§ Page extract:
.....

This has been music to the banking industry’s ears. But when central banks demand spreadsheets detailing the immense and largely speculative impact of both physical and transitional climate shocks on bank balance sheets, the enthusiasm starts to wane. The data is partial, the metrics are debatable, and there is certainly no right or wrong answer.

The European Central Bank is collecting data from large European banks within its remit for the 2022 supervisory climate-risk stress test. Last month, the Bank of England published the results of its own climate stress test, with participation from banks representing around 70% of lending to UK households and businesses.

The Banque de France, which co-launched its pilot climate stress test back in 2020 with the Autorité de Contrôle Prudentiel et de Résolution (ACPR) as a blueprint for regulators around the world to copy, is due to start its second iteration of the test in 2023.

It is official: climate stress tests are now an annual tradition for the banking sector.

Methodological weaknesses

As with any regulatory exercise, critics have been quick to question both the purpose of the stress tests and their methodological integrity.

A key issue is the 30-year timeframe on which the scenarios are based. This has been determined by the Network for Greening the Financial System and is intended as a prototype tool to model the economic impact of climate change.

Just because the data is insufficient, doesn’t mean the risk isn’t there

Banks are understandably struggling to provide enough data on the impact of climate shocks according to corporate asset location or value-chain emissions over such a long time period. As a result, the best that these exercises can achieve is to provide assumptions on future resistance of bank portfolios based on a partial understanding of climate risk.

.....

(Dataset entries)
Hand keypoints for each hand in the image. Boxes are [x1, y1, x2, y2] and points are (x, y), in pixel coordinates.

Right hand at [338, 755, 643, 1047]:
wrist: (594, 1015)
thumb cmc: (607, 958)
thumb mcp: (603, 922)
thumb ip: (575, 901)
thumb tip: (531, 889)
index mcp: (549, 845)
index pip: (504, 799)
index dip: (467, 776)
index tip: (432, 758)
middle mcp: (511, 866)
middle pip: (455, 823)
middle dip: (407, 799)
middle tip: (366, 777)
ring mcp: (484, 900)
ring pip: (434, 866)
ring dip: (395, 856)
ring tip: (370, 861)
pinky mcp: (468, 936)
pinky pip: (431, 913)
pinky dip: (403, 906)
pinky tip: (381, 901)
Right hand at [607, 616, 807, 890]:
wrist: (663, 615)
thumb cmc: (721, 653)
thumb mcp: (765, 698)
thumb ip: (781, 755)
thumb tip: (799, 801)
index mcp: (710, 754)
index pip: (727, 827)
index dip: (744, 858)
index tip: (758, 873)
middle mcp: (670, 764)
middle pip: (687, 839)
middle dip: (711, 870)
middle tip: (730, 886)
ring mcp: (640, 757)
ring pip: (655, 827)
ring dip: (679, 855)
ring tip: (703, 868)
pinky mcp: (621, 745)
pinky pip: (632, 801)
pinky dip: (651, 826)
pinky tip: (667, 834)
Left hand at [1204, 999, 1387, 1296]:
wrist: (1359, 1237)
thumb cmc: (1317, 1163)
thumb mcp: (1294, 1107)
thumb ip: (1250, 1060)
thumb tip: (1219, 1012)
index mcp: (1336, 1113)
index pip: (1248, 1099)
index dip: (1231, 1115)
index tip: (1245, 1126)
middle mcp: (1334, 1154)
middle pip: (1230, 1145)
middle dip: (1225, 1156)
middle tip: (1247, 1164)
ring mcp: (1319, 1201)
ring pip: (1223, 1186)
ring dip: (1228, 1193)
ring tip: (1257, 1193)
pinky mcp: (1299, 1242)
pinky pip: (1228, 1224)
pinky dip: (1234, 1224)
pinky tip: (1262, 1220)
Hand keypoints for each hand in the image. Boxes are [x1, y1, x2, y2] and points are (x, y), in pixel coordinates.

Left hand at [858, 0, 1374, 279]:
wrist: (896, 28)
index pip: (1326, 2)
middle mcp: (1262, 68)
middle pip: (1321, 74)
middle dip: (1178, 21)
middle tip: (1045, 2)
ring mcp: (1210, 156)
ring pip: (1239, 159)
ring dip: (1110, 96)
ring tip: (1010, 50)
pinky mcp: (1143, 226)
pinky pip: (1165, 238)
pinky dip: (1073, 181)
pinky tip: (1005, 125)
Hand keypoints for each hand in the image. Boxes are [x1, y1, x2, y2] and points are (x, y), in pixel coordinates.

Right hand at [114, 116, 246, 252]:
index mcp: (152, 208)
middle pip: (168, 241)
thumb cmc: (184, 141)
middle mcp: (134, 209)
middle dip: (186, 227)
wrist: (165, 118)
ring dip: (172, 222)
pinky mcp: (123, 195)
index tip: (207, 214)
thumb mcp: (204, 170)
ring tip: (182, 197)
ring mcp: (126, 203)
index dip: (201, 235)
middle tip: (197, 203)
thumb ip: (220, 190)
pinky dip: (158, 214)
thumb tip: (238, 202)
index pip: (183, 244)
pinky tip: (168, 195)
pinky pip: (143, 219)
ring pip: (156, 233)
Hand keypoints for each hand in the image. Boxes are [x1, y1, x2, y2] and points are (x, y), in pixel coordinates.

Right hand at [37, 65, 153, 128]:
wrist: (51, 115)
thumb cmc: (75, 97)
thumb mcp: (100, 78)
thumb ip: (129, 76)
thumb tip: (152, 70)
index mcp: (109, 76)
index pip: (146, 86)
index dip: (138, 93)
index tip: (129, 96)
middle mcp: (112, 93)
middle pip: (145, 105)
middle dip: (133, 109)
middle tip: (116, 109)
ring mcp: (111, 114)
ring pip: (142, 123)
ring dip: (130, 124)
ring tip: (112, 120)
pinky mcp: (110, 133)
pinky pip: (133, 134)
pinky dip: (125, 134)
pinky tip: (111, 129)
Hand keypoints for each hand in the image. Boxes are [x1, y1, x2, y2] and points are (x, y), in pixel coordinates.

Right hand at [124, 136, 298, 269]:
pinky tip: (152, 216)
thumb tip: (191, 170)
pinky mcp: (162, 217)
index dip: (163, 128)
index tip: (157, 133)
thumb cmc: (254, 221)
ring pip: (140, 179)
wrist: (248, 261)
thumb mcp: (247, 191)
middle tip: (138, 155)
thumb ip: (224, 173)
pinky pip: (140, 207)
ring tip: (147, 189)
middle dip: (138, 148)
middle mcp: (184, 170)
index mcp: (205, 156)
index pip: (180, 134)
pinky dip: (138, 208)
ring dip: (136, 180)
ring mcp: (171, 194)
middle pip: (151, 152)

.....

§ Directions:
Carry on the passage about climate stress tests for banks, starting right after its final sentence.

§ Result of this task:
Regulators are aware of this. The BoE writes that the inability to capture appropriate and robust data in certain areas are common limitations, and that means that many climate risks are only being partially measured. The fact that banks are still struggling to develop in-house climate-risk assessment frameworks that efficiently quantify the level of risk is something that the ACPR had already recognized last year.

The key is in the name

Does this make climate stress tests a pointless exercise? They certainly don’t claim to provide all the answers. Perhaps they should be better understood as a tool whose purpose is to determine precisely what banks do know, and to stress test that.

Annual stress tests will nevertheless force financiers to look at their internal processes, which can only be a good thing. They are also a useful means for regulators to determine industry-wide progress on integrating climate-related financial risk into banking business models.

As the science progresses and scenarios become more specific, so should the testing methodology. Just because the data is insufficient, doesn’t mean the risk isn’t there.

It is vital that banks are able to move past the data gaps and make operational changes to mitigate those risks. They will need to keep engaging with all stakeholders and make the necessary changes now to get a lower exposure score when the next set of climate stress tests roll around.